→ Instrucciones:
1. En el relato sobre la primera visita al estadio, ¿quiénes eran los narradores que contaban los juegos por la radio?
2. Duplica el fragmento del relato sobre la primera visita al estadio que empieza con las palabras que contienen "Fue la primera" y termina con "a pocos metros.".

→ Texto del documento:
================================

Fue la primera vez que papá me llevó
al Estadio de Béisbol. Un fenómeno que me costó comprender. Acostumbrado como
estaba a escuchar los juegos por la radio e imaginarme las acciones de los
peloteros. Delio Amado o Carlos Tovar, los narradores, se encargaban de
relatarnos todo cuanto ocurría y nosotros, al lado del aparato radial,
cerrábamos los ojos y nos transportábamos a ese mundo tan maravilloso que es el
que ocurre entre los límites de un campo de béisbol.
Por eso, cuando papá decidió
ayudarnos a traspasar la barrera de la imaginación y pudimos ver por primera
vez el Estadio en tiempo real, algo extraño ocurrió en nuestra mente. Ya no
teníamos que cerrar los ojos. La jugada se suscitaba allí, a pocos metros.

================================

→ Registros proporcionados:
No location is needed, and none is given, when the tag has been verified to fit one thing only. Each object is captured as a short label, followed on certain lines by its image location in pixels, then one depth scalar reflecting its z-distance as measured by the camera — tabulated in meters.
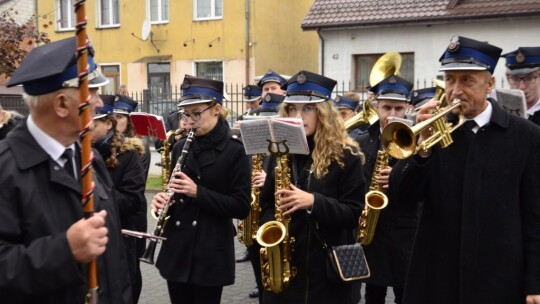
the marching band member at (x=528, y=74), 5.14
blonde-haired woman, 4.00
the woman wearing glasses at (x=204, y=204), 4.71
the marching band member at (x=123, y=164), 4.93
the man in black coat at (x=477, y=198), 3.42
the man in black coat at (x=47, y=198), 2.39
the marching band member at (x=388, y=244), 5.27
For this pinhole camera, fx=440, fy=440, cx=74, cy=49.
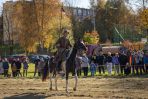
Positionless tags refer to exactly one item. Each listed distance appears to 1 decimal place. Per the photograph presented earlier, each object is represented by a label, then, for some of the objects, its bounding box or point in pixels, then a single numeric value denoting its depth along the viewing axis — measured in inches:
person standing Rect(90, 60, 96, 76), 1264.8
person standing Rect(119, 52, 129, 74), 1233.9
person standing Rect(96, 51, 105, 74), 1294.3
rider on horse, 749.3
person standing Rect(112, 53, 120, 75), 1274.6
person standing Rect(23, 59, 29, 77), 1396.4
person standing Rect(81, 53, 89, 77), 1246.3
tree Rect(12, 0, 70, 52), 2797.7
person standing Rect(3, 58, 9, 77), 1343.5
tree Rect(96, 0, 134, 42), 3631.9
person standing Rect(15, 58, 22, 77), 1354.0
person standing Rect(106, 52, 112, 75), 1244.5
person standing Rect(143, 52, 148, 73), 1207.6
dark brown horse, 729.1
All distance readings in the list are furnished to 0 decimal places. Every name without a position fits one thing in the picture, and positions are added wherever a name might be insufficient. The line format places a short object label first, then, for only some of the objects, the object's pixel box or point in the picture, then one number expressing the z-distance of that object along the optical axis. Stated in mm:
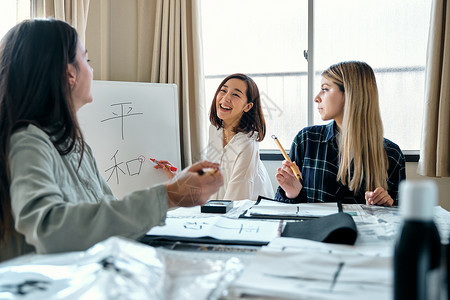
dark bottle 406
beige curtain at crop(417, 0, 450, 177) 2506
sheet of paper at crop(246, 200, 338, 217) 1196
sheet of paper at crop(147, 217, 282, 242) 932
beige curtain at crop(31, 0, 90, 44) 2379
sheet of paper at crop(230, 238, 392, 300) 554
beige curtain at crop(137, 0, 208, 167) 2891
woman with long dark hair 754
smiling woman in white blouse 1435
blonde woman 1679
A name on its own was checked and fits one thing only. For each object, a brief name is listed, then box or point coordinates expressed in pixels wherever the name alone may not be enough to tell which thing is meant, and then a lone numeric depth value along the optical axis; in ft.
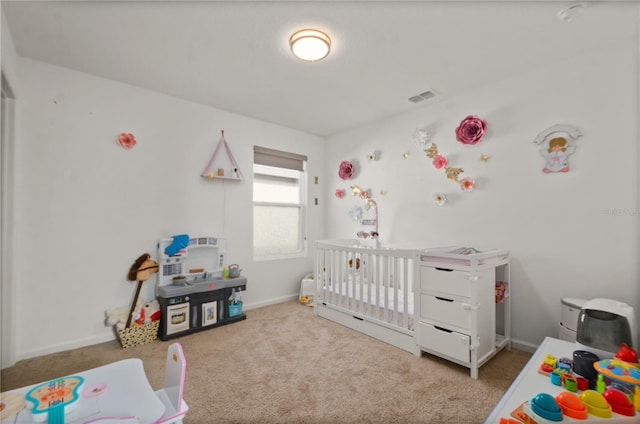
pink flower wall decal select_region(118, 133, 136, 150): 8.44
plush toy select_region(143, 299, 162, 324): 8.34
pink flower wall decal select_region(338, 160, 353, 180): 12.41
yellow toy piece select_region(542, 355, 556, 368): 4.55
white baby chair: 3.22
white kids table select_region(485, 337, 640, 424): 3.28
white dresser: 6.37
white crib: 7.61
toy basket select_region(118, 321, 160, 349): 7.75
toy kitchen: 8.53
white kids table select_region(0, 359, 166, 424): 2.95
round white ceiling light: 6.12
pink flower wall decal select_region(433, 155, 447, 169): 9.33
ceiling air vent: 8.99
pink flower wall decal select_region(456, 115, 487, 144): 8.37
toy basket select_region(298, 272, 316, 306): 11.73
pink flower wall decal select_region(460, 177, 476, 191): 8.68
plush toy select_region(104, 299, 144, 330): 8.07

================================

→ Resultados por tarea:
1. Delio Amado o Carlos Tovar.

2.
Fue la primera vez que papá me llevó
al Estadio de Béisbol. Un fenómeno que me costó comprender. Acostumbrado como
estaba a escuchar los juegos por la radio e imaginarme las acciones de los
peloteros. Delio Amado o Carlos Tovar, los narradores, se encargaban de
relatarnos todo cuanto ocurría y nosotros, al lado del aparato radial,
cerrábamos los ojos y nos transportábamos a ese mundo tan maravilloso que es el
que ocurre entre los límites de un campo de béisbol.
Por eso, cuando papá decidió
ayudarnos a traspasar la barrera de la imaginación y pudimos ver por primera
vez el Estadio en tiempo real, algo extraño ocurrió en nuestra mente. Ya no
teníamos que cerrar los ojos. La jugada se suscitaba allí, a pocos metros.